Food stamps are government-issued financial aid given to low-income individuals and families for the purpose of buying food. Food stamps are administered by the Department of Agriculture's Food and Nutrition Service to over 40 million people per year in the United States. Food stamps are now known as the Supplemental Nutritional Assistance Program, or SNAPS, but the mission of food stamps has remained the same. Through SNAPS, food stamp aid is distributed to qualifying low-income people through Electronic Benefit Transfer accounts, or EBT cards. EBT cards operate like debit cards and can be used to purchase food at approved food establishments, such as markets, groceries, convenience stores, co-ops, and some restaurants. Paper food stamps are no longer used to disseminate food stamp aid.

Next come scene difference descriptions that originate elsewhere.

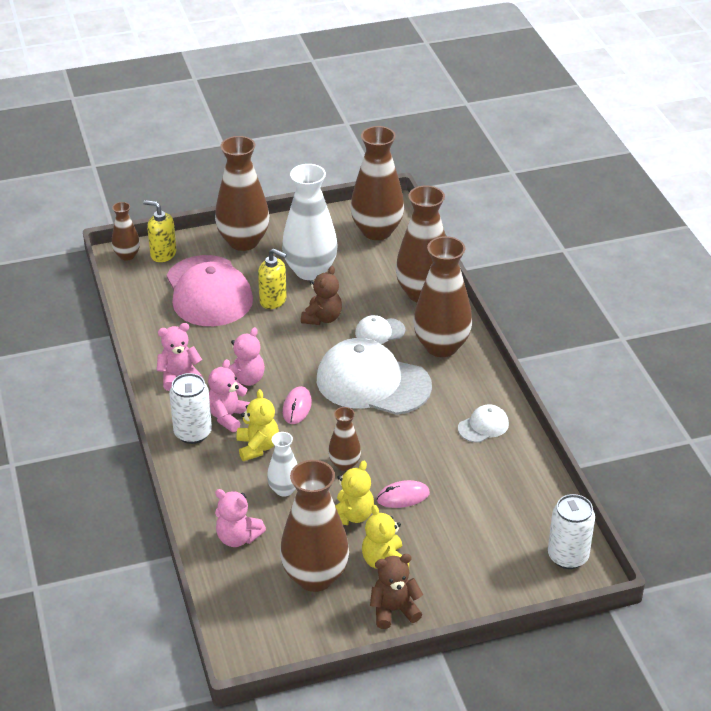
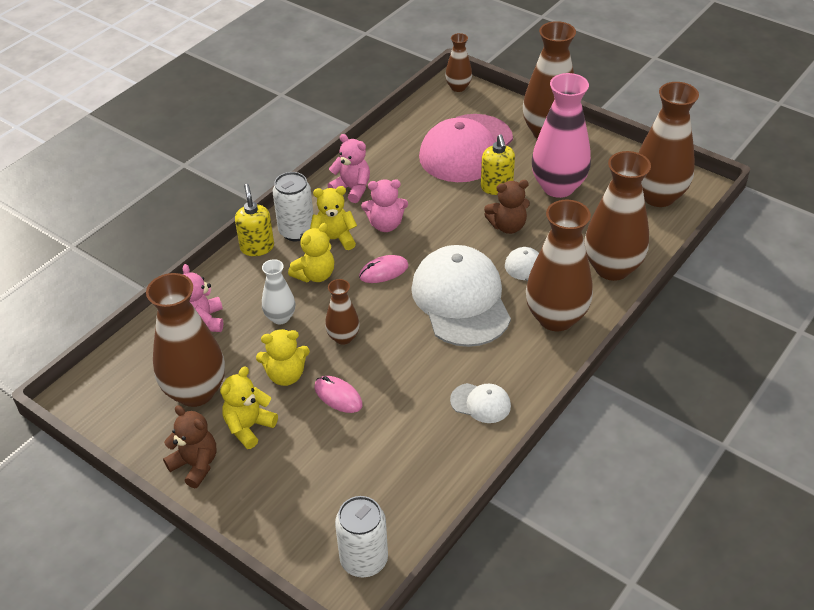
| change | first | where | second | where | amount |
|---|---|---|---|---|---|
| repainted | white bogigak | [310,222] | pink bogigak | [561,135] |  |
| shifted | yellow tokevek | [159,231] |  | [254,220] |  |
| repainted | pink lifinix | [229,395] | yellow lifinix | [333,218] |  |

In order to qualify for food stamps, your household is allowed no more than $2000 in "countable" resources. Countable resources include bank accounts, but exclude resources such as a home and property. If at least one person in the household is age 60 or older, you are allowed up to $3000 in countable resources. Your household must also have a gross monthly income that is 130% or less of Federal poverty guidelines, which includes all cash payments to your household. Your net household income must be 100% or less of Federal poverty guidelines. Net income is total gross income minus approved deductions for child care, shelter costs and other expenses.

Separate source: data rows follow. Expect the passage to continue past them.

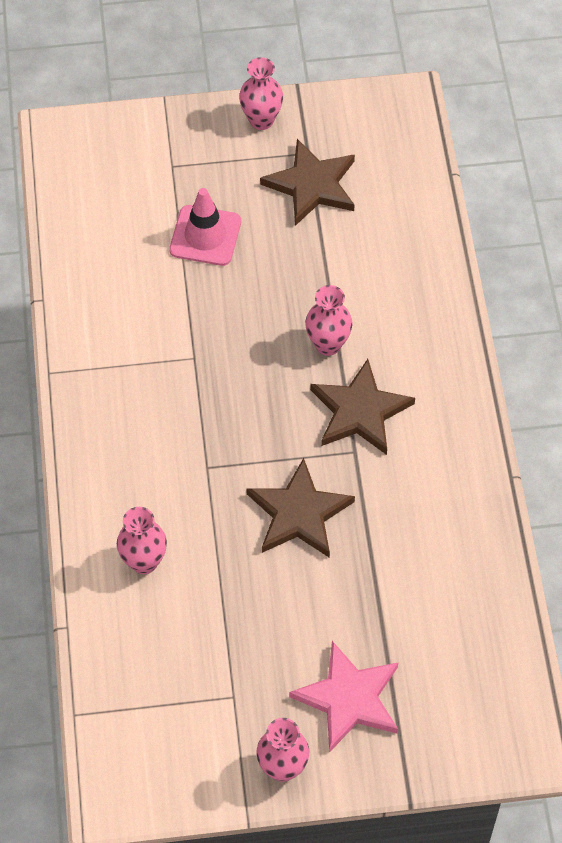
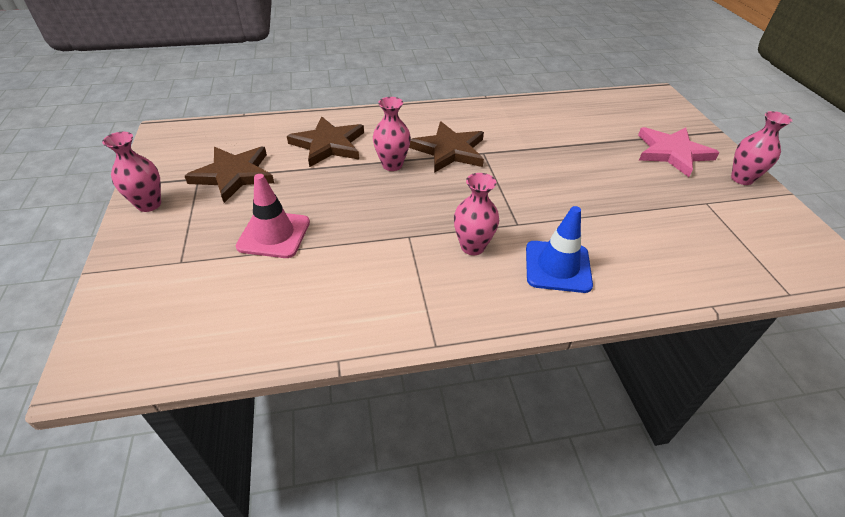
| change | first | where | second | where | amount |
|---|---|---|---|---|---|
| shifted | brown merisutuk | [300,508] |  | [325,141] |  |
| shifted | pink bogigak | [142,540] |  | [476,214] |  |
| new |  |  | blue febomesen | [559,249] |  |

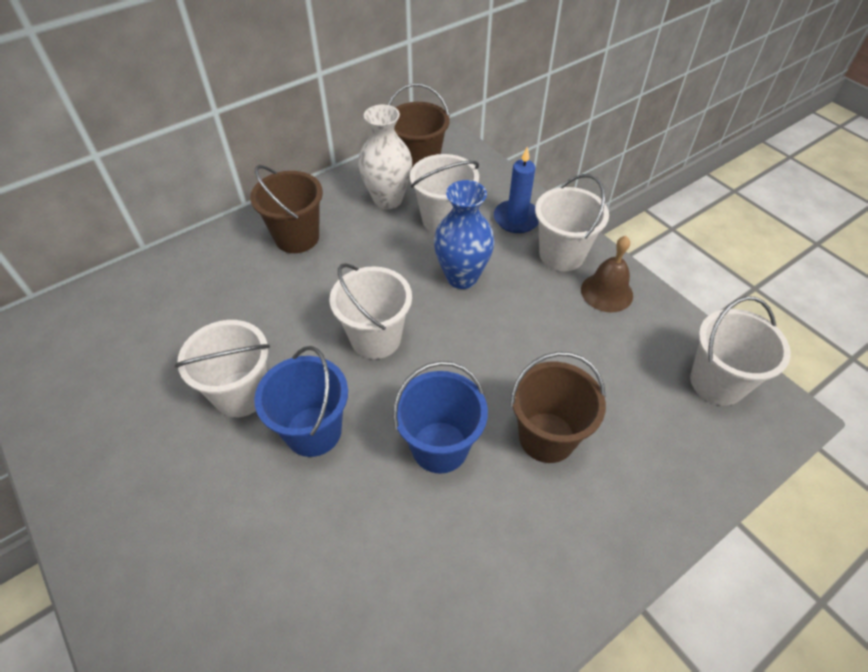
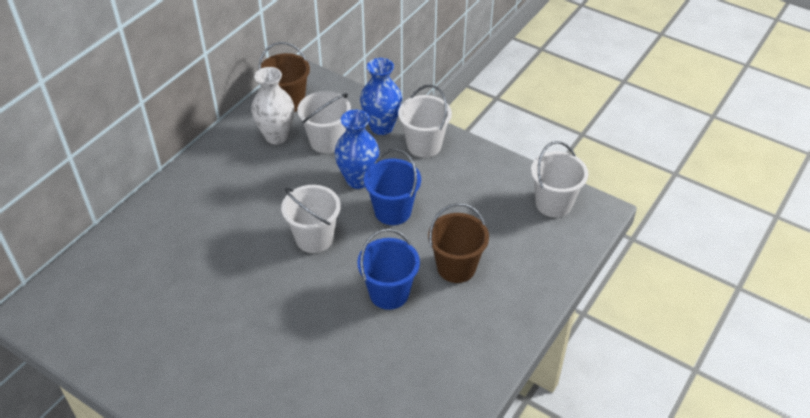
| change | first | where | second | where | amount |
|---|---|---|---|---|---|
| swapped | blue linerox | [516,190] | blue bogigak | [381,96] |  |
| gone | brown bakebabil | [286,209] |  |  |  |
| gone | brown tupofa | [607,274] |  |  |  |
| gone | white bakebabil | [222,368] |  |  |  |
| shifted | blue bakebabil | [301,401] |  | [392,186] |  |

The amount you receive in food stamps depends entirely on your income, resources, and family size. The lowest-income, highest-need participants can receive hundreds of dollars per month in food stamp benefits, in addition to other government assistance. To apply for food stamps and find out how much you are eligible to receive, you can obtain a food stamp application from any Social Security office, and some states provide applications online. The Social Security office will help you fill out the food stamp application and send it to the food stamp office for you.